Can anyone tell me what the process would be for creating a Modal Damping Table from modal analysis results?  I am running a modal analysis and need help in creating the table to use in a dynamic analysis.

 

Thanks

Mark

 

2 REPLIES

Re: Modal Damping Table for use in Dynamic Analysis

Solution Partner Phenom Solution Partner Phenom
Solution Partner Phenom

Dear Mark,

In FEMAP you can define the following damping:

 

  • 6.. Structural Damping vs. Freq.“: this is the structural damping, G
  • 7.. Critical Damping vs. Freq.“: this is the fraction of the critical damping, ζ
  • 8.. Q Damping vs. Freq.“: this is the quality factor or magnification, Q

The relation between the above values is the following:

  • ζ = b/bc (fraction of the critical damping).
  • G = 2ζ
  • Q = 1/G

The typical input in modal dynamic response is to define a constant modal damping in the full frequency range, this is simply done in FEMAP using the function type 7.. critical damping vs. frequency. For instance, the following picture defines a critical damping of 5% in the frequency range between 0 Hz and 2100 Hz.
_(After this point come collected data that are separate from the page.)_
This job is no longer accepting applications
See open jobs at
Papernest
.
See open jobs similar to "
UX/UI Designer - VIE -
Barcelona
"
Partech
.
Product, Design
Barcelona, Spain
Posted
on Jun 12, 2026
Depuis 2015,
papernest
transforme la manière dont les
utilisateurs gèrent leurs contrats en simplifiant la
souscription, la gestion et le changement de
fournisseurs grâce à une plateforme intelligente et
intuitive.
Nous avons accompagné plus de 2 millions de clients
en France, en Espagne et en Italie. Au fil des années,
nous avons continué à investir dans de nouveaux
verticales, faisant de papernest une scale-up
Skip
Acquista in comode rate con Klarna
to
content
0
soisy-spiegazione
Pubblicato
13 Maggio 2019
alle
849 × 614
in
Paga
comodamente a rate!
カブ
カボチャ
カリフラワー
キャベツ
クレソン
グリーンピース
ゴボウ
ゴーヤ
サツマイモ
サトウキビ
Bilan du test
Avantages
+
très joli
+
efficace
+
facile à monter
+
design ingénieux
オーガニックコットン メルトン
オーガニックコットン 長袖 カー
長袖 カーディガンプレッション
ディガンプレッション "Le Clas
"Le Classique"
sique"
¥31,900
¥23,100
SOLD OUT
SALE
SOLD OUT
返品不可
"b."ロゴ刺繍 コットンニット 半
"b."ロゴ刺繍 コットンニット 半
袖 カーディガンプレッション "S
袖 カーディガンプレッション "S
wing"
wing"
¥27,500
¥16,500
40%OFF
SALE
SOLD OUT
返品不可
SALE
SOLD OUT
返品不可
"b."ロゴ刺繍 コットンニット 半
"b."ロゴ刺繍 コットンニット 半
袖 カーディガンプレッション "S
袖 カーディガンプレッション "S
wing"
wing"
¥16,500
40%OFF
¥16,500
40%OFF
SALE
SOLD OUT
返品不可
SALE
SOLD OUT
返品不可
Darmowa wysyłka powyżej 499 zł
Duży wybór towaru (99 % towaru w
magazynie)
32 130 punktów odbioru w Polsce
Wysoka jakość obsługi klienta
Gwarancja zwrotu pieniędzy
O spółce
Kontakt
The results is the same if you define the frequency range between 0 Hz and 1 Hz because NX NASTRAN extrapolate the curve to the infinite.

 

critical damping vs. frequency

 

But if you know the specific critical damping value to each frequency then you can enter using the above method, usually the variation of tis data is unknow.

 

Best regards,

Blas.

Blas Molero Hidalgo, Ingeniero Industrial, Director
IBERISA • 48004 BILBAO (SPAIN)
WEB: http://www.iberisa.com
Blog Femap-NX Nastran: http://iberisa.wordpress.com/

Re: Modal Damping Table for use in Dynamic Analysis

Legend
Legend

From modal analysis results, you can't really deduct damping.  If you had test data from a sine sweep for instance, you can figure out modal damping, but not simply from a modal analysis.

 

However, there are some tables of recomended critical damping ratios (e.g. 5% for bolted joints).